== Assigned task ==
Copy every line of the data that includes the string "Arbeitsgemeinschaft".
Data shown Start Marker
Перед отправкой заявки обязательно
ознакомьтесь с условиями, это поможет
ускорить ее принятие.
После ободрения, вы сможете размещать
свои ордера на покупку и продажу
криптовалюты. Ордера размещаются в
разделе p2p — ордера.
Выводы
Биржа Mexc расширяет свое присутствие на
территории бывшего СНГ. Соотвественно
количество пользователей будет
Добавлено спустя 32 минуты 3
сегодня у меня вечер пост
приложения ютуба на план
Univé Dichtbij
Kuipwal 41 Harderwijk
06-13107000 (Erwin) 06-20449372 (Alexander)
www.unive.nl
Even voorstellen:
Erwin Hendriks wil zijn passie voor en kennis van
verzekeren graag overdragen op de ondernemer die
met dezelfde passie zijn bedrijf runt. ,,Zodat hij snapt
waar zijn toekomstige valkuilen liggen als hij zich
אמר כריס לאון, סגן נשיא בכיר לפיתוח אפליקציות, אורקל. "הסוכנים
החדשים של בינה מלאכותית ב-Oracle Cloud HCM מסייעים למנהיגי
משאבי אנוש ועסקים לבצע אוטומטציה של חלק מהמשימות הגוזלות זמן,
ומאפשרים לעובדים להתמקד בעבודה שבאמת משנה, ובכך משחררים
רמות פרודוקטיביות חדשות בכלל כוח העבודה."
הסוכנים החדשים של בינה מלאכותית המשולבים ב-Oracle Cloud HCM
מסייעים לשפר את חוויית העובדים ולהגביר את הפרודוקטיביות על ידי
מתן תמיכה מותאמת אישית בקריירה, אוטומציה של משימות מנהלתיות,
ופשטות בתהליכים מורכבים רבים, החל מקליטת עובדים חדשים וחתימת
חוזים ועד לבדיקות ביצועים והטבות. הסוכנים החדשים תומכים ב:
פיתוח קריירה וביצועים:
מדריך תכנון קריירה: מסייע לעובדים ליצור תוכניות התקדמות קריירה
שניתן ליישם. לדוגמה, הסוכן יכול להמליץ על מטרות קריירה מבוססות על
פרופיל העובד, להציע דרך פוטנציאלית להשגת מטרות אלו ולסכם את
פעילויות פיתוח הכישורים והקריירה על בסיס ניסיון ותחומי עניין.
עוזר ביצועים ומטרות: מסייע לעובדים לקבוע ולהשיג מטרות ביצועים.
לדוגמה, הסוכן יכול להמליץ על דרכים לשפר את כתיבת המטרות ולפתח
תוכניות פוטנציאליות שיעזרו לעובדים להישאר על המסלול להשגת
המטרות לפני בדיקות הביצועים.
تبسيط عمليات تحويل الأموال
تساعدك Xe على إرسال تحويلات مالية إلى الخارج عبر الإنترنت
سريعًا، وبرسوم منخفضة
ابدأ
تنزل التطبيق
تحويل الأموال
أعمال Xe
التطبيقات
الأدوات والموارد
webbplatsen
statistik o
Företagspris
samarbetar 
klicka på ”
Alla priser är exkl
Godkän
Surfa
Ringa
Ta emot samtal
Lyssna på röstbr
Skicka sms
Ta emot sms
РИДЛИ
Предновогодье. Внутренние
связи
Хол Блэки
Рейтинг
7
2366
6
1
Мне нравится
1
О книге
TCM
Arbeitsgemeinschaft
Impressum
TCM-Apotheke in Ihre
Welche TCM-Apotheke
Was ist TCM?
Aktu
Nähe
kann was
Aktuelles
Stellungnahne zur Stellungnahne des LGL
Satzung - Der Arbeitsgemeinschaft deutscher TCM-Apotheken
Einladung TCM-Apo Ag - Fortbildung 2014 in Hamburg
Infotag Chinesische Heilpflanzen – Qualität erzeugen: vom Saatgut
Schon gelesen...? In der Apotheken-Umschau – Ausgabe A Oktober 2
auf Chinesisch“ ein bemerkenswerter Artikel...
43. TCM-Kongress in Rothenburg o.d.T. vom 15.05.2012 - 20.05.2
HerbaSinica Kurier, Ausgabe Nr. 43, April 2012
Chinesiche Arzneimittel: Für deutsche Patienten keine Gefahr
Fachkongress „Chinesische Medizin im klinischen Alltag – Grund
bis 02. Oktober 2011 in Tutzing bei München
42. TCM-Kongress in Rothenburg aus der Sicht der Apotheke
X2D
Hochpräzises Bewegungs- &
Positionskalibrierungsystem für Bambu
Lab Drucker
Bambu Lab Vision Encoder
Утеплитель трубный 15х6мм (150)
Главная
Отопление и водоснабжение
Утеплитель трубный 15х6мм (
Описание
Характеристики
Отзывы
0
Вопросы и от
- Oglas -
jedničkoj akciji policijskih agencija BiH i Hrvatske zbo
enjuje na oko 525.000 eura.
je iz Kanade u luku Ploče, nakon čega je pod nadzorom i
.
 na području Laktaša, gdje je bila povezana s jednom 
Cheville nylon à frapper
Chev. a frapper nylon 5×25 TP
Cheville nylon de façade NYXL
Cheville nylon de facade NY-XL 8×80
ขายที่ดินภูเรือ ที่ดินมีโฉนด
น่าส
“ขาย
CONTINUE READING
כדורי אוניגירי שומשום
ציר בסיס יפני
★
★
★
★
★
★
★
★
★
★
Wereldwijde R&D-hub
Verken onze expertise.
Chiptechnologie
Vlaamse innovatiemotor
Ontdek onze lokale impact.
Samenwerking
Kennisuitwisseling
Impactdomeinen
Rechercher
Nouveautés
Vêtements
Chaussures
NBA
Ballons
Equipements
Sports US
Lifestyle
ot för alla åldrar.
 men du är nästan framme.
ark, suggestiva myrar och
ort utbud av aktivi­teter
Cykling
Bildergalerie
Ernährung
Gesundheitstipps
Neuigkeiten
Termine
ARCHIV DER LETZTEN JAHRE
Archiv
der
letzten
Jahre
Data shown End Marker
== Output below ==
Arbeitsgemeinschaft
Satzung - Der Arbeitsgemeinschaft deutscher TCM-Apotheken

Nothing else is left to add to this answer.